Proposal for a Michael Jackson Studies department at the University of Kansas
With the movie-adaptation of Don DeLillo’s White Noise coming out in the near future, the question of how literature affects popular culture is once again thrust into the lime-light. In White Noise, The protagonist is head of the Hitler Studies department and doesn’t know a lick of German. I don’t know how to dance, and that is why I’ve written this proposal for a Michael Jackson Studies Program at the University of Kansas:
Dear Chancellor Bob,
I did not fully comprehend the importance of Jacko until a few loose associations came together:
- I once dated a girl whose face was on Michael Jackson’s magazine cover. I had no idea that he had a magazine.
- Thriller might have been cool, but I was traumatized as a child by it. This may explain why I’ve reverted to loving the J5 over “P.Y.T.” or “Billy Jean.”
- Bubbles. Bubbles was the glue that made G-n-R guitarist Slash friends with Mike because of their mutual love of pets.
- My roommate didn’t know how to take a birthday cake with a frosting-composed simulacrum of Jacko’s post-surgical schnoz on top of it.
The previous point was the catalyst for this proposal. Like a blinding flash, Q.E.D., Eureka, I had discovered it!
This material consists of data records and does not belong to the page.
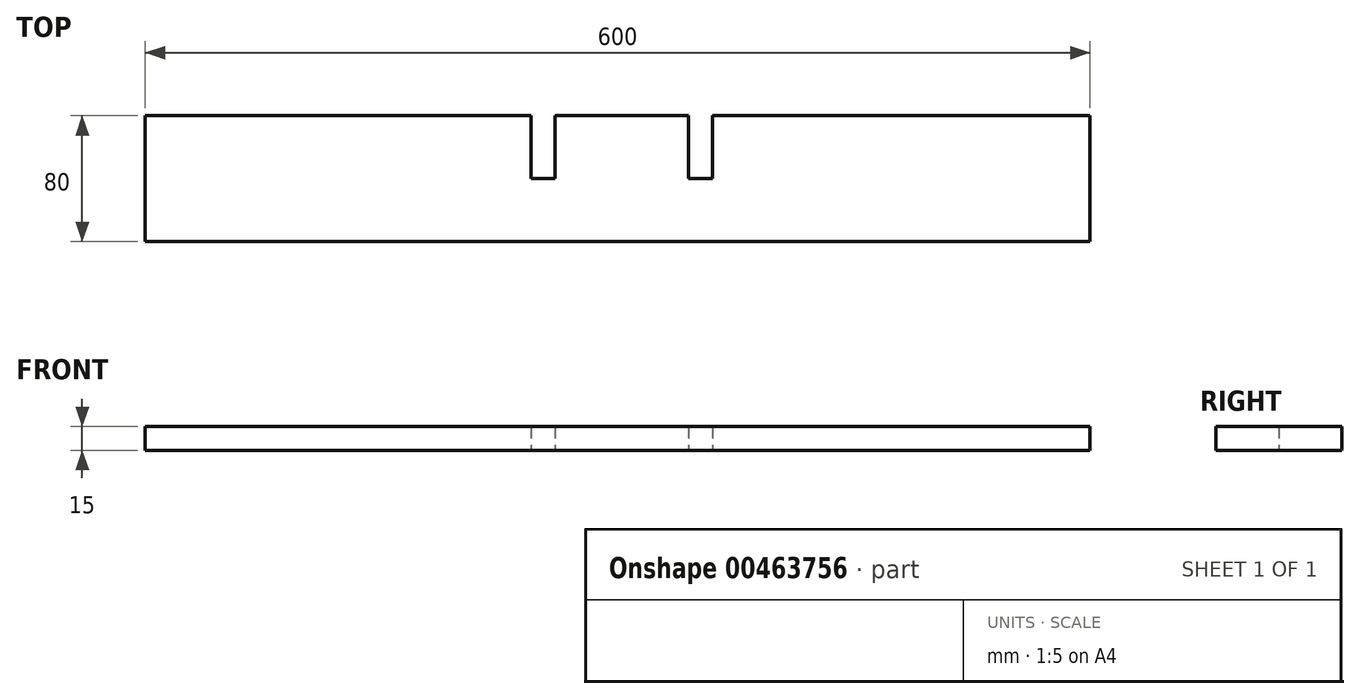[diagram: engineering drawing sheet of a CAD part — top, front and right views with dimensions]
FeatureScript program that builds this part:
annotation { "Feature Type Name" : "Feature", "Feature Type Description" : "" }
export const myFeature = defineFeature(function(context is Context, id is Id, definition is map)
    precondition{}
    {
        {
            var Q0;
            Q0=qCreatedBy(makeId("Top.planeOp"),FACE);
            var sketch = newSketch(context, id + "F0", { "sketchPlane" : qUnion([Q0])});
            skLineSegment(sketch, "E0.bottom", {"start": v(-302.66, 78.6) * mm, "end": v(297.34, 78.6) * mm});
            skLineSegment(sketch, "E0.top", {"start": v(-302.66, -1.4) * mm, "end": v(297.34, -1.4) * mm});
            skLineSegment(sketch, "E0.left", {"start": v(-302.66, 78.6) * mm, "end": v(-302.66, -1.4) * mm});
            skLineSegment(sketch, "E0.right", {"start": v(297.34, 78.6) * mm, "end": v(297.34, -1.4) * mm});
            skLineSegment(sketch, "E1.bottom", {"start": v(-57.5, 78.6) * mm, "end": v(-42.5, 78.6) * mm});
            skLineSegment(sketch, "E1.top", {"start": v(-57.5, 38.6) * mm, "end": v(-42.5, 38.6) * mm});
            skLineSegment(sketch, "E1.left", {"start": v(-57.5, 78.6) * mm, "end": v(-57.5, 38.6) * mm});
            skLineSegment(sketch, "E1.right", {"start": v(-42.5, 78.6) * mm, "end": v(-42.5, 38.6) * mm});
            skLineSegment(sketch, "E2.bottom", {"start": v(42.5, 78.6) * mm, "end": v(57.5, 78.6) * mm});
            skLineSegment(sketch, "E2.top", {"start": v(42.5, 38.6) * mm, "end": v(57.5, 38.6) * mm});
            skLineSegment(sketch, "E2.left", {"start": v(42.5, 78.6) * mm, "end": v(42.5, 38.6) * mm});
            skLineSegment(sketch, "E2.right", {"start": v(57.5, 78.6) * mm, "end": v(57.5, 38.6) * mm});
            skSolve(sketch);
        }
        {
            var Q0;
            Q0=makeQuery(id+"F0.imprint","IMPRINT",FACE,{"disambiguationData":[TD([[makeQuery(id+"F0.imprint","IMPRINT",EDGE,{"derivedFrom":sQuery(id+"F0.wireOp",EDGE,"E0.bottom")}),-1.0]])]});
            extrude(context, id + "F1", {"entities" : qUnion([Q0]), "depth" : 15 * mm});
        }
    });
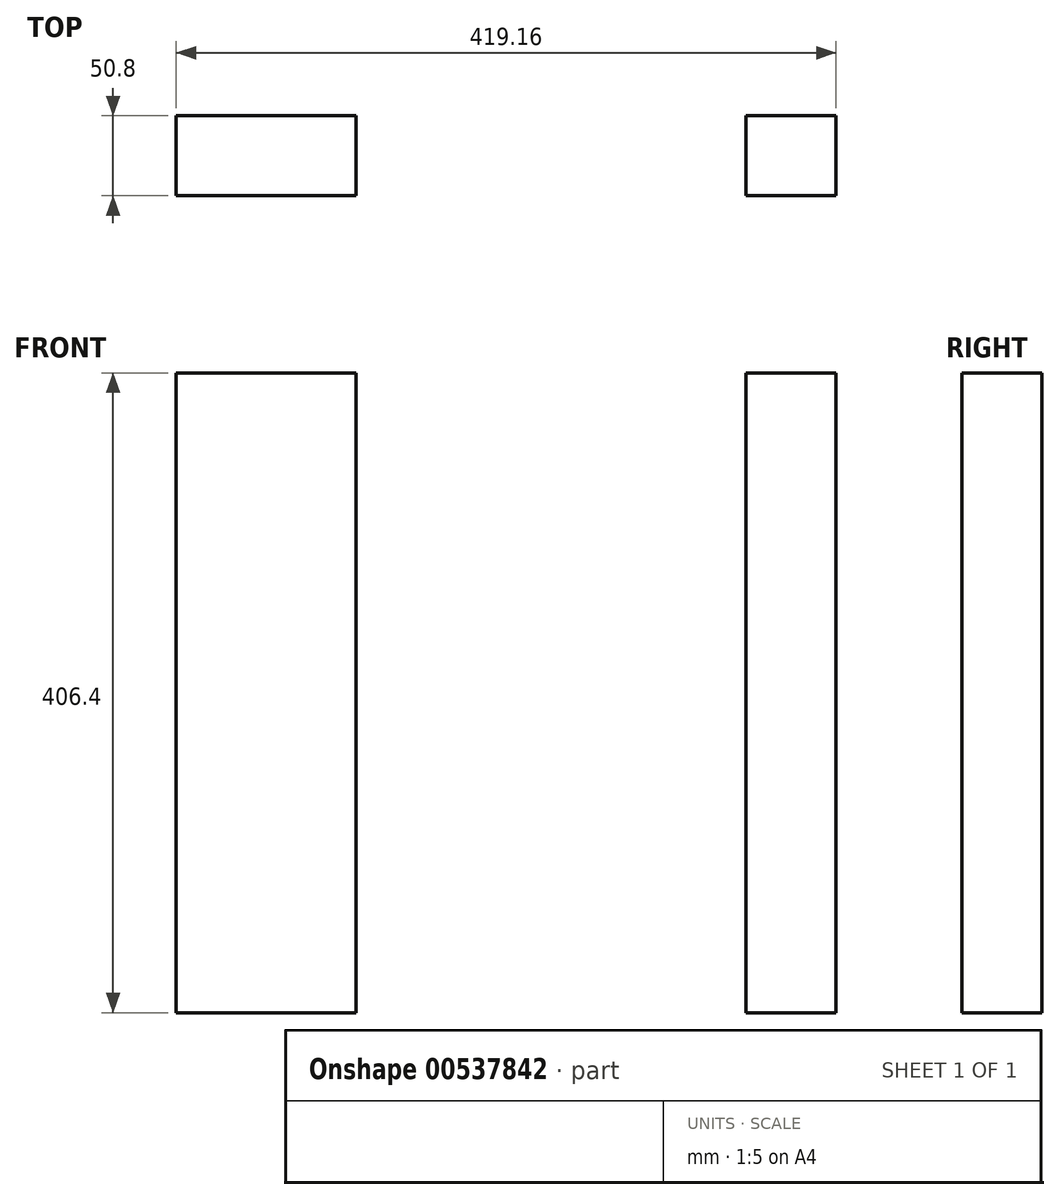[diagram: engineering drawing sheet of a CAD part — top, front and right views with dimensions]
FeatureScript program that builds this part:
annotation { "Feature Type Name" : "Feature", "Feature Type Description" : "" }
export const myFeature = defineFeature(function(context is Context, id is Id, definition is map)
    precondition{}
    {
        {
            var Q0;
            Q0=qCreatedBy(makeId("Top.planeOp"),FACE);
            var sketch = newSketch(context, id + "F0", { "sketchPlane" : qUnion([Q0])});
            skLineSegment(sketch, "E0.bottom", {"start": v(0, 0) * mm, "end": v(57.18, 0) * mm});
            skLineSegment(sketch, "E0.top", {"start": v(0, 50.8) * mm, "end": v(57.18, 50.8) * mm});
            skLineSegment(sketch, "E0.left", {"start": v(0, 0) * mm, "end": v(0, 50.8) * mm});
            skLineSegment(sketch, "E0.right", {"start": v(57.18, 0) * mm, "end": v(57.18, 50.8) * mm});
            skLineSegment(sketch, "E1", {"start": v(0, 50.8) * mm, "end": v(-304.8, 50.8) * mm});
            skLineSegment(sketch, "E2", {"start": v(-152.4, 50.8) * mm, "end": v(-152.4, -87.38) * mm});
            skLineSegment(sketch, "E3.MirrorCS", {"start": v(-304.8, 0) * mm, "end": v(-304.8, 50.8) * mm});
            skLineSegment(sketch, "E4.MirrorCS", {"start": v(-304.8, 0) * mm, "end": v(-361.98, 0) * mm});
            skLineSegment(sketch, "E5.MirrorCS", {"start": v(-361.98, 0) * mm, "end": v(-361.98, 50.8) * mm});
            skLineSegment(sketch, "E6.MirrorCS", {"start": v(-304.8, 50.8) * mm, "end": v(-361.98, 50.8) * mm});
            skLineSegment(sketch, "E7.MirrorCS", {"start": v(-247.62, 0) * mm, "end": v(-247.62, 50.8) * mm});
            skLineSegment(sketch, "E8.MirrorCS", {"start": v(-304.8, 0) * mm, "end": v(-247.62, 0) * mm});
            skLineSegment(sketch, "E9.MirrorCS", {"start": v(-457.2, 50.8) * mm, "end": v(-457.2, -87.38) * mm});
            skSolve(sketch);
        }
        {
            var Q0;
            Q0 = qSketchRegion(id + "F0", true);
            extrude(context, id + "F1", {"entities" : qUnion([Q0]), "depth" : 406.4 * mm, "offsetDistance" : 25.4 * mm});
        }
    });
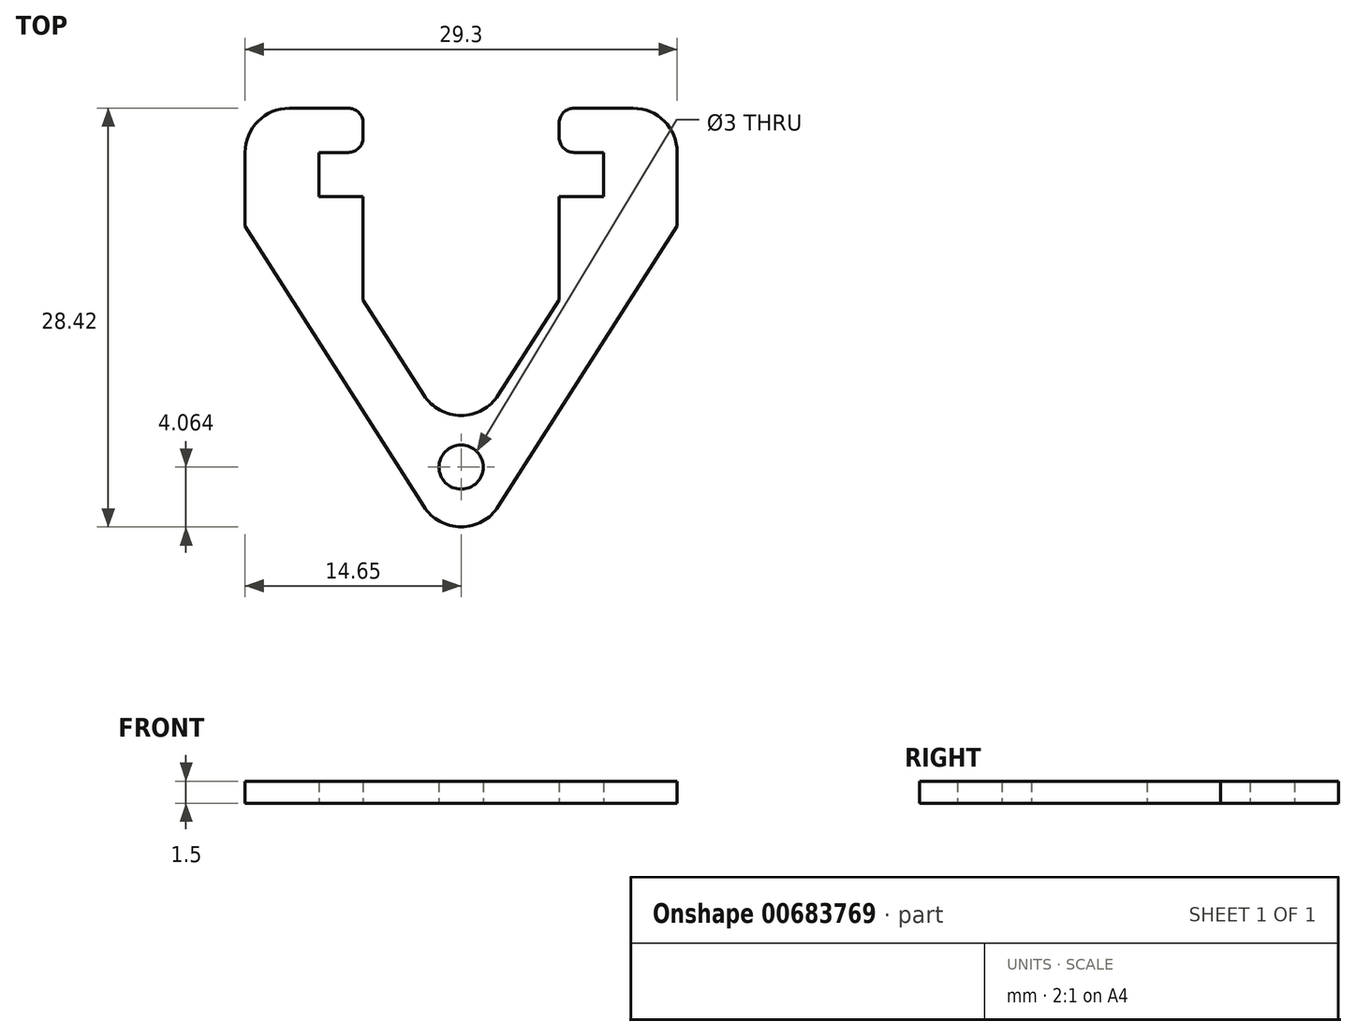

That dancing machine and his uber-chiseled nose on a two-dimensional cake is indicative of everything that makes American culture appear despicably saccharine, ludicrous, superficial and repulsive, yet, oddly glamorous and alluring.
Jackson’s infamy and fame; his innocence and guilt; marriage and pedophilia; opulent wealth and forecasted poverty; blackness and whiteness; adulthood and lack of maturity; natural nose and surgical updates; claims of honesty and obvious omissions of truth; drop the baby or not, these represent all of America’s internal dialogues, conflicts, and perhaps their resolution.
After all, who can argue that they are not in an existential dilemma, when one is faced with cutting a pop god’s deranged facial structure or honoring the iconic status? What would you choose? Do you nibble? Where did this dilemma come from? Is this cake copyrighted? Who actually put him onto the cake? Did they feel as dirty as I imagined? Was it a joke, or in earnest?
I think that we can all recognize that the true origin of this dilemma lies in the ubiquitously residual cultural ramifications of slavery. One need only juxtapose Jacko’s cake-face with Picasso’s ground-breaking cubist painting “Les Demoiselle’s D’avignon” to realize Michael Jackson’s genius. He has cleverly continued the centuries-old dialogue between African culture(specifically African masks), African American identity, and popular American culture.
Further research and funding must be given to this subject. Michael Jackson embodies a large amount of the fences straddled, the metaphorical boundaries, and tensions buttressing American culture. I hope that I have gained your support in making KU, potentially, one of the cultural meccas of the world.